Ok. I give. Between my physical pain and mental anxiety I feel broken. Right now everything is out of my control and I feel broken. I can barely walk in the mornings. My feet are swollen enough that even the bottoms are rounded so it is easier to lose my balance. Everything hurts when I try to get up in the morning. (I’m not complaining this is just my reality right now.) I am also second guessing having my Father-in-law stay with us. It is a done deal at this point. I can’t back out but everything that could go wrong is now playing in my head. Add to that the anxiety of not having Chris for about a week.

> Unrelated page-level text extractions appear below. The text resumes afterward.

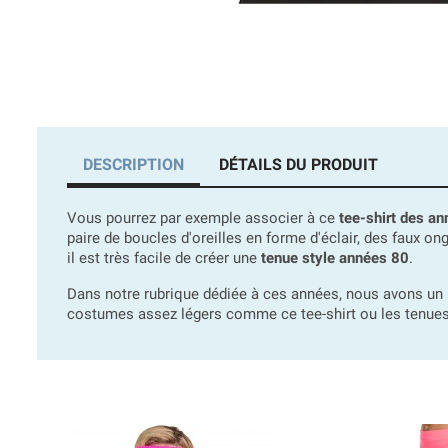
DESCRIPTION
DÉTAILS DU PRODUIT
Vous pourrez par exemple associer à ce
tee-shirt des a
paire de boucles d'oreilles en forme d'éclair, des faux 
il est très facile de créer une
tenue style années 80
.
Dans notre rubrique dédiée à ces années, nous avons un 
costumes assez légers comme ce tee-shirt ou les tenue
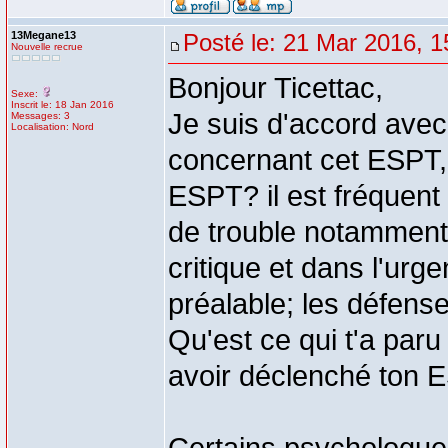
13Megane13
Posté le: 21 Mar 2016, 1
Nouvelle recrue
Bonjour Ticettac,
Sexe:
Inscrit le: 18 Jan 2016
Je suis d'accord avec
Messages: 3
Localisation: Nord
concernant cet ESPT, q
ESPT? il est fréquent
de trouble notamment 
critique et dans l'urg
préalable; les défens
Qu'est ce qui t'a paru 
avoir déclenché ton 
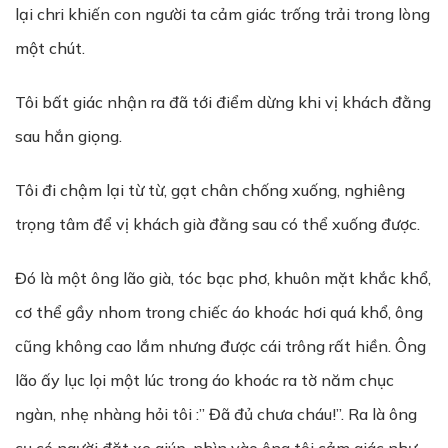
lại chri khiến con người ta cảm giác trống trải trong lòng
một chút.
Tôi bất giác nhận ra đã tới điểm dừng khi vị khách đằng
sau hắn giọng.
Tôi đi chậm lại từ từ, gạt chân chống xuống, nghiêng
trọng tâm để vị khách già đằng sau có thể xuống được.
Đó là một ông lão già, tóc bạc phơ, khuôn mặt khắc khổ,
cơ thể gầy nhom trong chiếc áo khoác hơi quá khổ, ông
cũng không cao lắm nhưng được cái trông rất hiền. Ông
lão ấy lục lọi một lúc trong áo khoác ra tờ năm chục
ngàn, nhẹ nhàng hỏi tôi :” Đã đủ chưa cháu!”. Ra là ông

I am trying to find joy in the small things. I got my handmade wooden fountain pen. I was so excited last night! Then I could not figure out how to use it. The ink cartridge that was sent it very small and doesn’t seem to fit anywhere. The second cartridge is a refillable one. I have not yet mastered that ability (I do have two other pens that have this so I need to get watching the DVD that came with the one on how to do it). I am tempted to try one of my other cartridges to see if it will work. I would like to use it. I am hoping I could use it on the leather journal that Chris got me. The pages are handmade so finding a pen to write on it is a bit difficult because of the rough and unevenness of the paper.
Another small thing, out of my multitude of rocks and stones I pulled out a Petoskey stone and I thought about polishing it by hand. Literally. Using my hands to slowly polish and smooth the stone with the natural oils in my skin. Well I got a heck of a start last night! I am very pleased with how it is turning out. I didn’t think to take a before photo but I will share some of how it is coming along. It has become darker and different aspects are getting a lot more defined.
I truly don’t want to go to work. My body feels like it is trying to pull in on itself. I just want to stay home and rest. I do have tomorrow off but I have a meeting that night. Thankfully it is via Zoom. The one the next morning will be in person and I will have to work that night. But I believe I have the following day off. I am trying not to think of next weekend. There will probably be a lot of tears shed on my part. Thankfully I will have the dogs with me. The girls have been trying to get our mind off of things with love and constantly wanting to play. I had better wrap this up for now. Thanks for reading and stay safe!